Collected material ::
◇ ◇ ◇ ◇ ◇
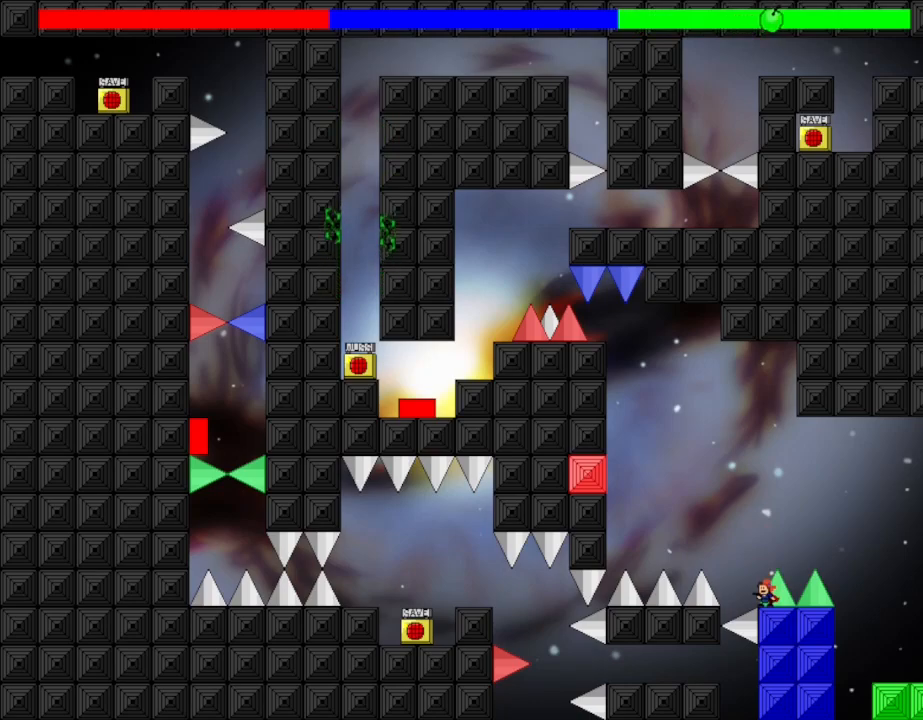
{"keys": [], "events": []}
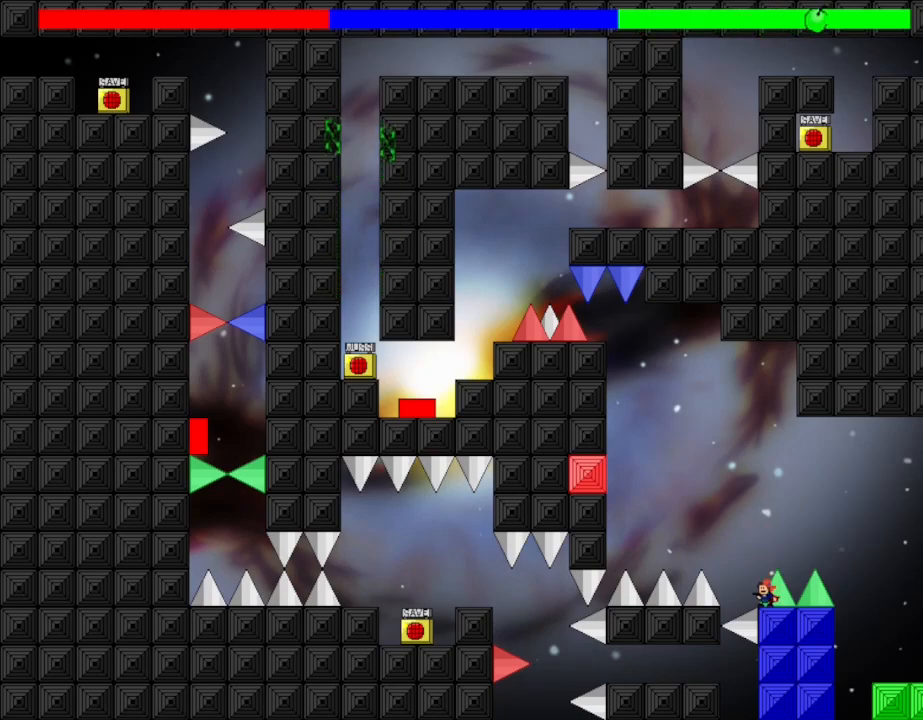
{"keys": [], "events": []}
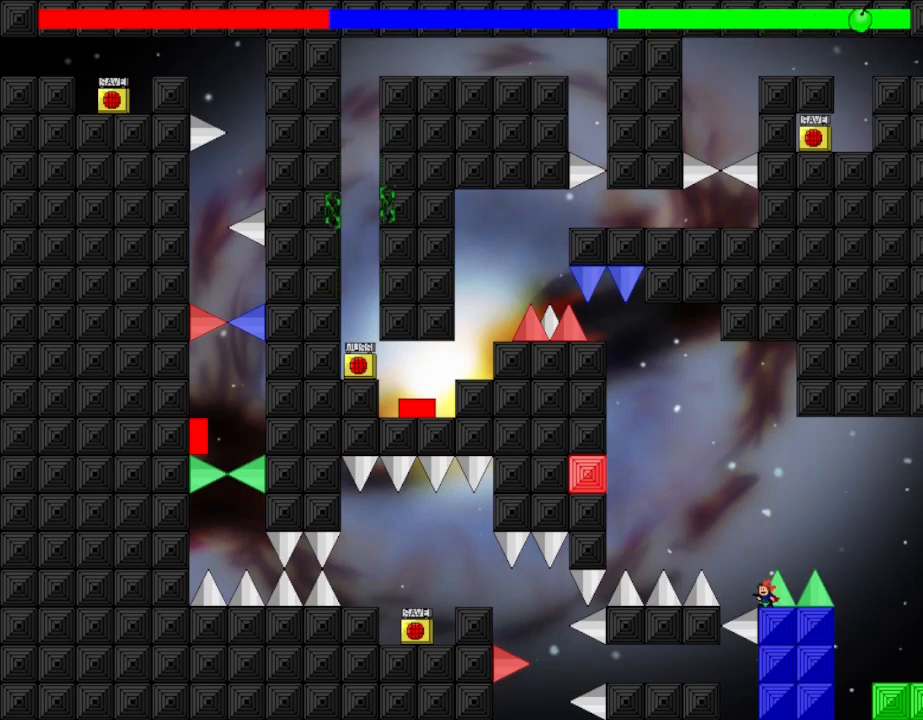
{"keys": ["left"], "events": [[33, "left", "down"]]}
◇ ◇ ◇ ◇ ◇
An exact, picture-free copy of the listing above is the goal; write it out now.

Problem solution ::
{"keys": [], "events": []}
{"keys": [], "events": []}
{"keys": ["left"], "events": [[33, "left", "down"]]}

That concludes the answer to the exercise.